Format the lines of the following material as a JSON list of strings, one string per line and with blank lines omitted, beginning at the first line of the material and continuing through the line containing "Двери гармошка", both included. Only those lines are to be listed.

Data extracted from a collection
-----

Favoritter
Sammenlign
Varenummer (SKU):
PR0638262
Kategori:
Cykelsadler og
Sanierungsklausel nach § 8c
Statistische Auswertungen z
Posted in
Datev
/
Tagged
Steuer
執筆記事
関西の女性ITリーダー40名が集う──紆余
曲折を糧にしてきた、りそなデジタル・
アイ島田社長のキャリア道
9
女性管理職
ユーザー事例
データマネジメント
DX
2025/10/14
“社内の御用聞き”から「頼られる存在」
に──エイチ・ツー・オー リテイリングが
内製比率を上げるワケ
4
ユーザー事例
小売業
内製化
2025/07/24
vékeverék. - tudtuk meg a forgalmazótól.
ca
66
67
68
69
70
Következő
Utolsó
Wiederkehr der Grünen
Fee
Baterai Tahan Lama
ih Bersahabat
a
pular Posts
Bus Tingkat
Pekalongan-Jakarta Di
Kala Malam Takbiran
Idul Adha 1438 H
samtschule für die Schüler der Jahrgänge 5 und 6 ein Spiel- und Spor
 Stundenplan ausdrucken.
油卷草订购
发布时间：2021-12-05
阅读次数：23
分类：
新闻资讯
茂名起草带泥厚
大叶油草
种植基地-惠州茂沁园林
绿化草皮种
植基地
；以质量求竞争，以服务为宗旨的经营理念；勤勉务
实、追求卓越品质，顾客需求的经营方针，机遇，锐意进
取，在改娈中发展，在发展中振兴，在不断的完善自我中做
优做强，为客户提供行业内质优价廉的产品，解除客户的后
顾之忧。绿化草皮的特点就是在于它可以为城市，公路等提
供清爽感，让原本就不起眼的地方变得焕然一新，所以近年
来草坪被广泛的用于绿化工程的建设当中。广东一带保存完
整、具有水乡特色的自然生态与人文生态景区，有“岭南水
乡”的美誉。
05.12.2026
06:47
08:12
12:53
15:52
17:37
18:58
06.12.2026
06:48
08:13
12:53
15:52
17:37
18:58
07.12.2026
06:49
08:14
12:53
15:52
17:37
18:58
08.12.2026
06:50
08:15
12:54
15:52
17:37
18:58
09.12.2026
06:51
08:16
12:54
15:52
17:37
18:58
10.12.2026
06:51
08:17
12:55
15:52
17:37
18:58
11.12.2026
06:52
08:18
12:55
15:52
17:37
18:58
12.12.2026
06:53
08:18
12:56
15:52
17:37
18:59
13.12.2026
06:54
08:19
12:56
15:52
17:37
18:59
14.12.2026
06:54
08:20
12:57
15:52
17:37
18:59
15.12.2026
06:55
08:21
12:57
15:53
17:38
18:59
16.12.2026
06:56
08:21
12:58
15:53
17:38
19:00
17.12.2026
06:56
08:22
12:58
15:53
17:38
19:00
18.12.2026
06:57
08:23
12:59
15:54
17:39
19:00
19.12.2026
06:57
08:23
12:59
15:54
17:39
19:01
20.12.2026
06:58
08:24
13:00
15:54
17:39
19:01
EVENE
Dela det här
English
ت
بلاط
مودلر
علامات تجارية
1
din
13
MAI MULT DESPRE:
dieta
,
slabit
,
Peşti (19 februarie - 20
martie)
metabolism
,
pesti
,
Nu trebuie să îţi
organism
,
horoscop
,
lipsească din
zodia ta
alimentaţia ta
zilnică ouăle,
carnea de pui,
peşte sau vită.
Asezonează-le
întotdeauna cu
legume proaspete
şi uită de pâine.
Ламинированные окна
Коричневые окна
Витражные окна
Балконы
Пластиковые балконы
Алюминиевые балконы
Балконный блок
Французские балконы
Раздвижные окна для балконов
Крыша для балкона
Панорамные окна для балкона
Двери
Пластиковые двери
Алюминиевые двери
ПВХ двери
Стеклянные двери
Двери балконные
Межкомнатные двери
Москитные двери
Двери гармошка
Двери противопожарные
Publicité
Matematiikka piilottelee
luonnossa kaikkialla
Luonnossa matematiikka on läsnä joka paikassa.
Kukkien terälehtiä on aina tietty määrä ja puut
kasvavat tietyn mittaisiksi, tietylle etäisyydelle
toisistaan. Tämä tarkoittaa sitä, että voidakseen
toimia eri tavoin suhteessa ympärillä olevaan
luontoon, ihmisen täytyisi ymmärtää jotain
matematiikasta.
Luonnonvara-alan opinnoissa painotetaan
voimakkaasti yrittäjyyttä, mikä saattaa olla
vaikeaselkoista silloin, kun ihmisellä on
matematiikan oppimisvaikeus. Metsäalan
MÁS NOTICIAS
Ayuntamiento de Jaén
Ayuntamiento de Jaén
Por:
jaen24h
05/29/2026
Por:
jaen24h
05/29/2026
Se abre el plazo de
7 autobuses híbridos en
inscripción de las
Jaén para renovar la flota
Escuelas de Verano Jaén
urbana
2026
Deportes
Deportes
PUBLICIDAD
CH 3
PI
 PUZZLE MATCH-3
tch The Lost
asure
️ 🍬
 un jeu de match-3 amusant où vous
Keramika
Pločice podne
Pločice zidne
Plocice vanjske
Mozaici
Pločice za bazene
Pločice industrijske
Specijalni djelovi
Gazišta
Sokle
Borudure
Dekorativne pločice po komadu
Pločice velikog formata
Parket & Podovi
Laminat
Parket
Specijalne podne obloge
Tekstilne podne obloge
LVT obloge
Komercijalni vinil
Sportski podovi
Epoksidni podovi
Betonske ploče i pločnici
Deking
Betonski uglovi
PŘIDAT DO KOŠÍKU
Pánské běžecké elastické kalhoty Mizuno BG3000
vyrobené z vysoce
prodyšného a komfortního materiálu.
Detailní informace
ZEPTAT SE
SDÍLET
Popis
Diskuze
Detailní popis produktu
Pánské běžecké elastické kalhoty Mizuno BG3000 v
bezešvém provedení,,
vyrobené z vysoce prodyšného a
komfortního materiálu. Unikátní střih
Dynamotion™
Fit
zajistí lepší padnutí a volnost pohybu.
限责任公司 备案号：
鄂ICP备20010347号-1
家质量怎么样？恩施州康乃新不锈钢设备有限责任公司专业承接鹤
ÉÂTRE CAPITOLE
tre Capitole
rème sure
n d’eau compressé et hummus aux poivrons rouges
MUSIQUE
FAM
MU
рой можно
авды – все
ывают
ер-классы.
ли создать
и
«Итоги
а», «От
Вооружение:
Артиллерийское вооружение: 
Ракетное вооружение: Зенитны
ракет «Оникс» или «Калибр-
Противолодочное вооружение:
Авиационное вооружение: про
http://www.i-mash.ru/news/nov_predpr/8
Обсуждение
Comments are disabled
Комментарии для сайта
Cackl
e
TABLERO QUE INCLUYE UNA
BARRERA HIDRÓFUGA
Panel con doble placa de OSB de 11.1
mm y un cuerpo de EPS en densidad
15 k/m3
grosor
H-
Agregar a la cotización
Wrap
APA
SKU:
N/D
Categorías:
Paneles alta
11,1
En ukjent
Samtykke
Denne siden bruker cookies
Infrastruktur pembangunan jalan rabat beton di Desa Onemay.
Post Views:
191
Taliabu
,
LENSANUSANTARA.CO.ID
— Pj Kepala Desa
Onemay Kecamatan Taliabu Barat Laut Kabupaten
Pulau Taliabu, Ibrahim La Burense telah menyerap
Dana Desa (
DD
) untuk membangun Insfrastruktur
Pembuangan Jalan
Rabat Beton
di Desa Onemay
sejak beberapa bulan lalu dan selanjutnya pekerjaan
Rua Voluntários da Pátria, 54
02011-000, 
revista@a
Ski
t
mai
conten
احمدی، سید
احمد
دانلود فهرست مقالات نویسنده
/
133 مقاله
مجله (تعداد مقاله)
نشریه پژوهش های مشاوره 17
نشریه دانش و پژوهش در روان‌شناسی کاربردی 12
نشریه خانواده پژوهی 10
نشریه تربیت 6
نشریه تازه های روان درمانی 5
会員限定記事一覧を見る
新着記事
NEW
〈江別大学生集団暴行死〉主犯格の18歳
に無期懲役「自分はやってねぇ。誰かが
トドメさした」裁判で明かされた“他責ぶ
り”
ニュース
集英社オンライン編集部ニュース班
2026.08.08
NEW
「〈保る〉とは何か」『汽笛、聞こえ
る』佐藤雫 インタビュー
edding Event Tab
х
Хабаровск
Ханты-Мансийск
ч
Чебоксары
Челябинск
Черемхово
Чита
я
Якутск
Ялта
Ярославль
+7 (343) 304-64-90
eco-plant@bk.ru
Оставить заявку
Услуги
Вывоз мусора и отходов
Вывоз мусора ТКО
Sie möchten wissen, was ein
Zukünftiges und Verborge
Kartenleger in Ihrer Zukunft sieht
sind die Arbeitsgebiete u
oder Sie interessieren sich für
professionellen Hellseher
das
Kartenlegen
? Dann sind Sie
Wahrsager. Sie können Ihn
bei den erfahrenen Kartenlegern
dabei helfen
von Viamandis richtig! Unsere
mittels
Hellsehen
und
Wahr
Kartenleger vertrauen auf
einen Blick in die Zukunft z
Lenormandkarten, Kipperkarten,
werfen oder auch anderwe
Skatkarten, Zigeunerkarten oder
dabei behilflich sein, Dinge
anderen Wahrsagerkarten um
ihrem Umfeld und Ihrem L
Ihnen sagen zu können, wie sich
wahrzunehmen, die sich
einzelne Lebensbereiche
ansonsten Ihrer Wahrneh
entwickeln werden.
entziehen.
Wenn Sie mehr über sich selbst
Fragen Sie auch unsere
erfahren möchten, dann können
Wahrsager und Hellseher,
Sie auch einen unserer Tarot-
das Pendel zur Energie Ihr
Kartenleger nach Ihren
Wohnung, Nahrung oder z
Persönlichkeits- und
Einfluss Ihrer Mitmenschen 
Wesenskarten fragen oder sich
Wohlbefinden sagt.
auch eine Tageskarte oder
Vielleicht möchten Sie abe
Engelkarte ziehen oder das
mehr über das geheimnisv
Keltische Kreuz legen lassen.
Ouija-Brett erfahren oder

-----

_EXERCISE ANSWER_:
[
  "Favoritter",
  "Sammenlign",
  "Varenummer (SKU):",
  "PR0638262",
  "Kategori:",
  "Cykelsadler og",
  "Sanierungsklausel nach § 8c",
  "Statistische Auswertungen z",
  "Posted in",
  "Datev",
  "/",
  "Tagged",
  "Steuer",
  "執筆記事",
  "関西の女性ITリーダー40名が集う──紆余",
  "曲折を糧にしてきた、りそなデジタル・",
  "アイ島田社長のキャリア道",
  "9",
  "女性管理職",
  "ユーザー事例",
  "データマネジメント",
  "DX",
  "2025/10/14",
  "“社内の御用聞き”から「頼られる存在」",
  "に──エイチ・ツー・オー リテイリングが",
  "内製比率を上げるワケ",
  "4",
  "ユーザー事例",
  "小売業",
  "内製化",
  "2025/07/24",
  "vékeverék. - tudtuk meg a forgalmazótól.",
  "ca",
  "66",
  "67",
  "68",
  "69",
  "70",
  "Következő",
  "Utolsó",
  "Wiederkehr der Grünen",
  "Fee",
  "Baterai Tahan Lama",
  "ih Bersahabat",
  "a",
  "pular Posts",
  "Bus Tingkat",
  "Pekalongan-Jakarta Di",
  "Kala Malam Takbiran",
  "Idul Adha 1438 H",
  "samtschule für die Schüler der Jahrgänge 5 und 6 ein Spiel- und Spor",
  " Stundenplan ausdrucken.",
  "油卷草订购",
  "发布时间：2021-12-05",
  "阅读次数：23",
  "分类：",
  "新闻资讯",
  "茂名起草带泥厚",
  "大叶油草",
  "种植基地-惠州茂沁园林",
  "绿化草皮种",
  "植基地",
  "；以质量求竞争，以服务为宗旨的经营理念；勤勉务",
  "实、追求卓越品质，顾客需求的经营方针，机遇，锐意进",
  "取，在改娈中发展，在发展中振兴，在不断的完善自我中做",
  "优做强，为客户提供行业内质优价廉的产品，解除客户的后",
  "顾之忧。绿化草皮的特点就是在于它可以为城市，公路等提",
  "供清爽感，让原本就不起眼的地方变得焕然一新，所以近年",
  "来草坪被广泛的用于绿化工程的建设当中。广东一带保存完",
  "整、具有水乡特色的自然生态与人文生态景区，有“岭南水",
  "乡”的美誉。",
  "05.12.2026",
  "06:47",
  "08:12",
  "12:53",
  "15:52",
  "17:37",
  "18:58",
  "06.12.2026",
  "06:48",
  "08:13",
  "12:53",
  "15:52",
  "17:37",
  "18:58",
  "07.12.2026",
  "06:49",
  "08:14",
  "12:53",
  "15:52",
  "17:37",
  "18:58",
  "08.12.2026",
  "06:50",
  "08:15",
  "12:54",
  "15:52",
  "17:37",
  "18:58",
  "09.12.2026",
  "06:51",
  "08:16",
  "12:54",
  "15:52",
  "17:37",
  "18:58",
  "10.12.2026",
  "06:51",
  "08:17",
  "12:55",
  "15:52",
  "17:37",
  "18:58",
  "11.12.2026",
  "06:52",
  "08:18",
  "12:55",
  "15:52",
  "17:37",
  "18:58",
  "12.12.2026",
  "06:53",
  "08:18",
  "12:56",
  "15:52",
  "17:37",
  "18:59",
  "13.12.2026",
  "06:54",
  "08:19",
  "12:56",
  "15:52",
  "17:37",
  "18:59",
  "14.12.2026",
  "06:54",
  "08:20",
  "12:57",
  "15:52",
  "17:37",
  "18:59",
  "15.12.2026",
  "06:55",
  "08:21",
  "12:57",
  "15:53",
  "17:38",
  "18:59",
  "16.12.2026",
  "06:56",
  "08:21",
  "12:58",
  "15:53",
  "17:38",
  "19:00",
  "17.12.2026",
  "06:56",
  "08:22",
  "12:58",
  "15:53",
  "17:38",
  "19:00",
  "18.12.2026",
  "06:57",
  "08:23",
  "12:59",
  "15:54",
  "17:39",
  "19:00",
  "19.12.2026",
  "06:57",
  "08:23",
  "12:59",
  "15:54",
  "17:39",
  "19:01",
  "20.12.2026",
  "06:58",
  "08:24",
  "13:00",
  "15:54",
  "17:39",
  "19:01",
  "EVENE",
  "Dela det här",
  "English",
  "ت",
  "بلاط",
  "مودلر",
  "علامات تجارية",
  "1",
  "din",
  "13",
  "MAI MULT DESPRE:",
  "dieta",
  ",",
  "slabit",
  ",",
  "Peşti (19 februarie - 20",
  "martie)",
  "metabolism",
  ",",
  "pesti",
  ",",
  "Nu trebuie să îţi",
  "organism",
  ",",
  "horoscop",
  ",",
  "lipsească din",
  "zodia ta",
  "alimentaţia ta",
  "zilnică ouăle,",
  "carnea de pui,",
  "peşte sau vită.",
  "Asezonează-le",
  "întotdeauna cu",
  "legume proaspete",
  "şi uită de pâine.",
  "Ламинированные окна",
  "Коричневые окна",
  "Витражные окна",
  "Балконы",
  "Пластиковые балконы",
  "Алюминиевые балконы",
  "Балконный блок",
  "Французские балконы",
  "Раздвижные окна для балконов",
  "Крыша для балкона",
  "Панорамные окна для балкона",
  "Двери",
  "Пластиковые двери",
  "Алюминиевые двери",
  "ПВХ двери",
  "Стеклянные двери",
  "Двери балконные",
  "Межкомнатные двери",
  "Москитные двери",
  "Двери гармошка"
]